Anyway, if the US goes and nukes North Korea, they will lose their last best friend; Japan. Sure, the Japanese want to take a tough line on the North Koreans, but they certainly don't want the radioactive remains of the North Korean contry side settling over their rice fields in Niigata. Something of a diplomatic wedgie, I think.
So, big guy, give me some details on how we could mow down there army without much trouble. Saying the US could do it is one thing. . .sure, in a perfect world. . .delivering the meat and potatoes is another thing, though. You don't have to deliver. . .just give me the menu.

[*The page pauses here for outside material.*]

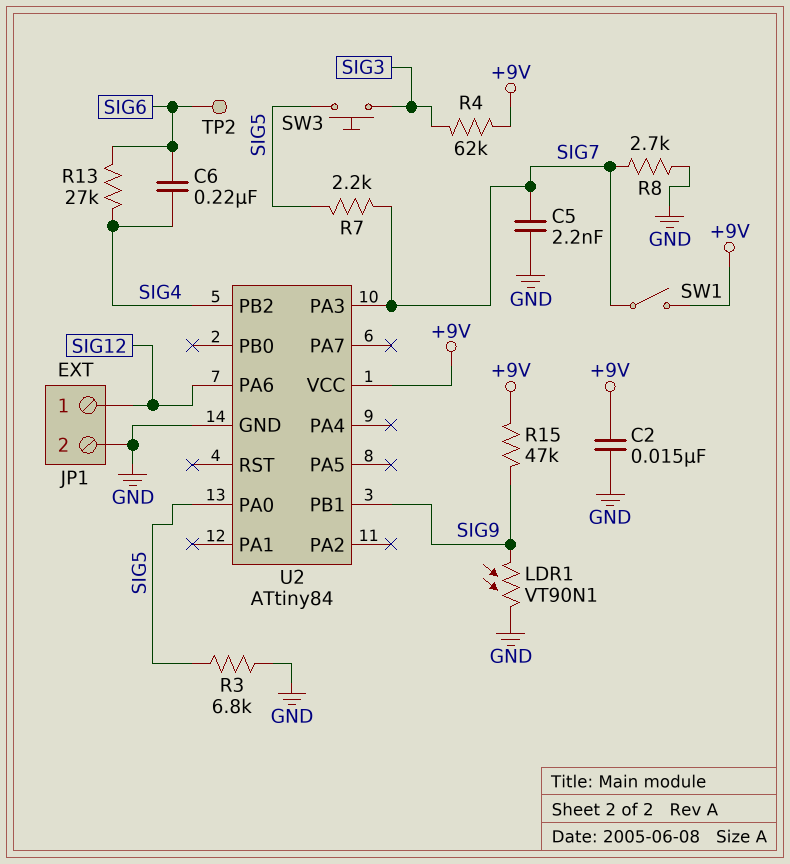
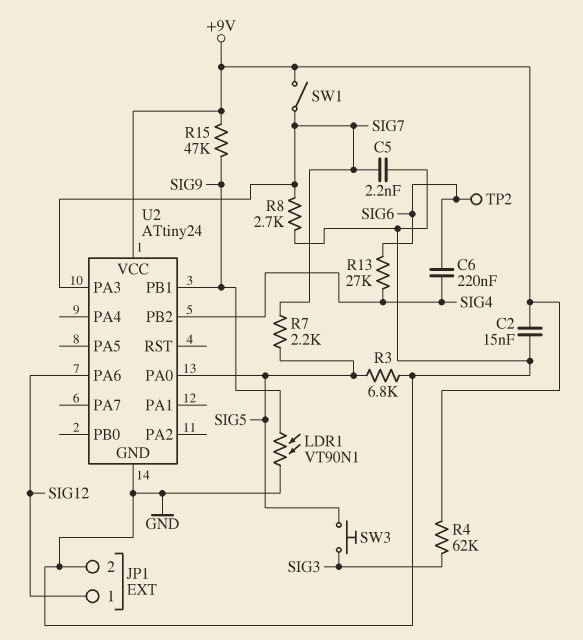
U2: ATtiny84 -> ATtiny24

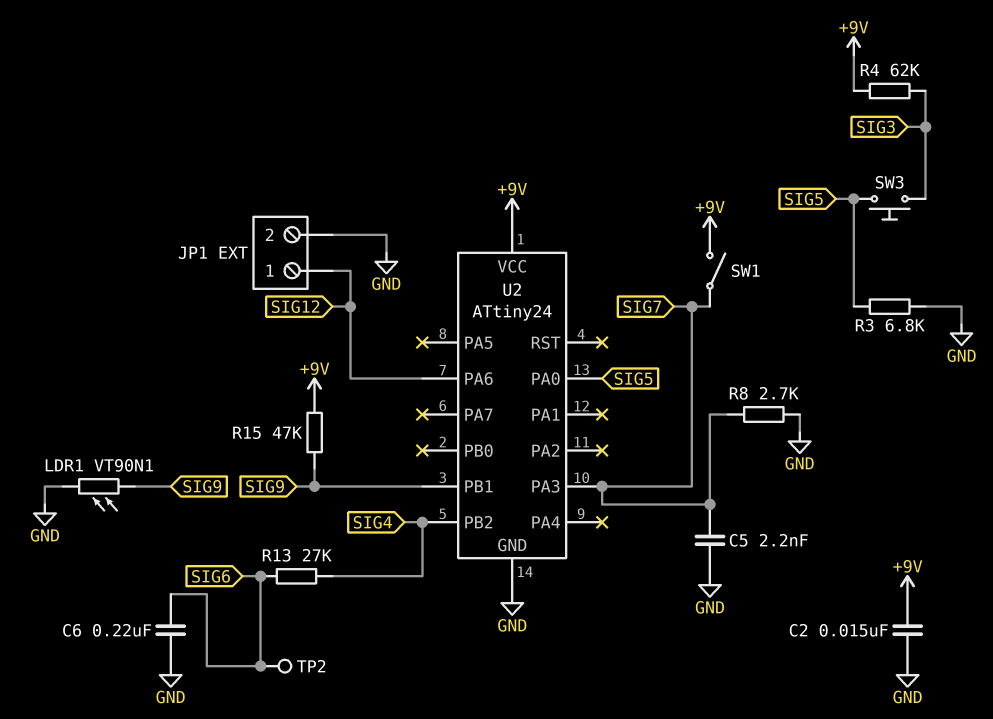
C6: 220nF (SIG4, SIG6) -> 220nF (GND, SIG6)
R7: 2.2k (SIG5, SIG7) -> none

The same is true of the DPRK. Crazy Kim, as goofy and silly as he seems to everyone else in the world, has a solid cult of personality gig going in his own country. A surprising number of North Koreans would be willing to die for the clown. Furthermore, hungry people don't revolt unless they have a definite sense that things will get better as a result of it. Revolution is something people do out of irrepressible optimism, not hopeless desperation. Sanctions will do nothing but amplify any suffering that the common people of the DPRK are experiencing without harming the current regime in the slightest.
Flood the DPRK with cheap (or free) consumer goods, build them some power stations gratis and set up a US funded welfare system for the entire population. That wouldn't even approach the cost of a couple months of the occupation in Iraq. We could double the annual income of everyone in the DPRK with direct payments (dare I say bribes?) for less than 10% of the cost of the Iraq war. After a year or so of that, do you think the North Korean people would let their government do anything unpleasant to their new best friends? How long do you think Kim's cult of personality could hold out against that?
Let's make things even better. . .how about opening commerce directly with the regime? You guessed it, we agree to buy from the government of the DPRK every brand spanking shiny new atom bomb that they can make for ten times the market price. Think of how many Hong Kong pirated DVDs Kim could get off eBay with that much money! We then specify, for quality control purposes and ISO9001 compliance, that we be able to observe the bomb making process from time to time.
If we stop treating Kim II like the class dweeb and try not to laugh at his stupid haircut in front of him then maybe he wouldn't be so touchy. Maybe Bush II could even invite Kim II to some of those 'special' parties in Washington. . .you know, like the ones Bush HW went to that featured underage male prostitutes? I'm sure all Kim really wants is some love.
This idea that the only way to beat your enemies is to make them bleed is retarded and likely the result of being on the receiving end of too much abuse in the school yard as a child. It is immature and dysfunctional. Which part of immature and dysfunctional applies to both Bush II and Kim II? I leave that as an exercise for the reader.